Il Botswana sta fronteggiando l'infezione da HIV con grandi successi, non ultimo la somministrazione gratuita della cura ai detenuti stranieri, secondo quanto dichiarato recentemente da una sentenza dell'Alta Corte.
Il Botswana è uno stato piuttosto esteso dell’Africa australe, situato nella parte più inospitale e desertica dell’Africa meridionale. Domina il territorio un altopiano. Circa il 70% del paese è occupato dal deserto del Kalahari. Privo di accesso al mare a causa della definizione coloniale dei suoi confini ma collegato ad esso attraverso il fiume Limpopo che giunge fino in Mozambico.
L’indipendenza
dal protettorato britannico, avvenuta nel 1966, insieme alla scoperta di
giacimenti minerari e alla stabilità da politica (da sempre in Botswana esiste
una convivenza pacifica tra bianchi e bantu, espressa anche dai colori della
bandiera nazionale), hanno fatto del Botswana uno degli stati più ricchi del
continente.
La popolazione
del Botswana si è triplicata in trent’anni, con una crescita annua del 2%. Tuttavia
dal 2000 tale crescita si è arrestata e ha vissuto un’inversione di tendenza. Tra
le cause: gli effetti devastanti della diffusione dell’HIV. In quegli anni
infatti la struttura demografica appariva costituita per il 40% da giovani
sotto i 15 anni, mentre solo il 5% aveva più di 60 anni: la popolazione adulta
falcidiata dal virus lasciando migliaia di orfani.
Secondo le
più recenti stime UNAIDS (2013), la prevalenza
dell’HIV tra gli adulti è di circa il 20%.
Dei circa 2
milioni di abitanti (stima 2012), 320.000 sono HIV positivi, tra cui 11 mila
bambini. Circa 96,000 gli orfani a causa dell’HIV/AIDS.
Secondo il rapporto
UNAIDS The Gap Report (vedi post),
le nuove infezioni tra i bambini sono diminuite del 50%. Le morti AIDS
correlate hanno visto una diminuzione del 58%, con un accesso alla terapia
antiretrovirale tra gli adulti maggiore del 40%.
In questa
politica di maggiore accesso al trattamento tra la popolazione del Botswana, si
inserisce la notizia apparsa recentemente su allAfrica:
l’Alta Corte ha ordinato al governo di fornire farmaci antiretrovirale ai
detenuti stranieri. Il rifiuto del trattamento violerebbe infatti i loro diritti
costituzionali.
Questa decisione
ha quindi affermato che il governo è legalmente obbligato a fornire
immediatamente il trattamento ARV salva-vita ai detenuti stranieri che vivono
con HIV.
Secondo la
corte inoltre tale intervento è fondamentale per affrontare in modo efficace l’HIV.
In questo
modo è infatti possibile anche proteggere gli altri prigionieri dal rischio di
contrarre non solo l’HIV, ma anche altre patologie AIDS- correlate come la
tubercolosi.

^^^^

ESERCIZI =>
**a)** Trascrivi fedelmente dal brano sul Botswana e l'HIV il tratto che va da "Il Botswana è" fino a "fino in Mozambico.".
**b)** In base al brano sul Botswana e l'HIV, spiega in una-tre frasi perché l'Alta Corte ha ordinato al governo di fornire farmaci antiretrovirali ai detenuti stranieri.

ESTRATTI DELLE VOCI =>
^^^^

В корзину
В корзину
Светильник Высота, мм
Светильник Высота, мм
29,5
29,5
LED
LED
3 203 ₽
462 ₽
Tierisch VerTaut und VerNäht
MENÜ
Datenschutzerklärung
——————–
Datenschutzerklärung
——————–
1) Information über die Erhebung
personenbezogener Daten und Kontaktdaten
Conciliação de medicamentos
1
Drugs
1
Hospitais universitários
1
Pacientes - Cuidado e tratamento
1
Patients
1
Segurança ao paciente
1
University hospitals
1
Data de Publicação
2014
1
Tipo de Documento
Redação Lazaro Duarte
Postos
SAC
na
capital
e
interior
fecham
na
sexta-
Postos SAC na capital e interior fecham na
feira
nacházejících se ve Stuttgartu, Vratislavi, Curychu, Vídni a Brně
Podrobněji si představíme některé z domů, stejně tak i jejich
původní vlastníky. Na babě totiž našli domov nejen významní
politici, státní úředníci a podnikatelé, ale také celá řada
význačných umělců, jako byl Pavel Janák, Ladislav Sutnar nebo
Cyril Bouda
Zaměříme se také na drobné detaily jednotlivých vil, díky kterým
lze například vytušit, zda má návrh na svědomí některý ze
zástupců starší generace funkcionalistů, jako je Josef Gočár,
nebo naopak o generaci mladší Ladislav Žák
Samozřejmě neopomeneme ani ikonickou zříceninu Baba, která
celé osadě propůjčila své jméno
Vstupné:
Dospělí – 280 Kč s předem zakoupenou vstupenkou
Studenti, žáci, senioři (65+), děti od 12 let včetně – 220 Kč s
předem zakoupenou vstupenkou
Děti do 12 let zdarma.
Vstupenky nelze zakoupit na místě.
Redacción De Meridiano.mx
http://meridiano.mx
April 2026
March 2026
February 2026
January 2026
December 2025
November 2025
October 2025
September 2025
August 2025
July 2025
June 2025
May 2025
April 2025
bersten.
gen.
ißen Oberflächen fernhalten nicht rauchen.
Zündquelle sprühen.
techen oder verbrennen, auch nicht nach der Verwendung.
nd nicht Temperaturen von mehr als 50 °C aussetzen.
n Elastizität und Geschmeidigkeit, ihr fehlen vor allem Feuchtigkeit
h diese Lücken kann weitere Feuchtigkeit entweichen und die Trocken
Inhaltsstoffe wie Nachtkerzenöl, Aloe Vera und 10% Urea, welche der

^^^^

RISPOSTE PER VOCE =>
**a)**
Il Botswana è uno stato piuttosto esteso dell’Africa australe, situato nella parte più inospitale e desertica dell’Africa meridionale. Domina il territorio un altopiano. Circa il 70% del paese è occupato dal deserto del Kalahari. Privo di accesso al mare a causa della definizione coloniale dei suoi confini ma collegato ad esso attraverso il fiume Limpopo che giunge fino in Mozambico.

**b)** Secondo la corte, rifiutare il trattamento ai detenuti stranieri violerebbe i loro diritti costituzionali. Inoltre la corte lo ritiene un intervento fondamentale per affrontare l'HIV in modo efficace. Così si proteggono anche gli altri prigionieri dal rischio di contrarre l'HIV e altre patologie correlate all'AIDS, come la tubercolosi.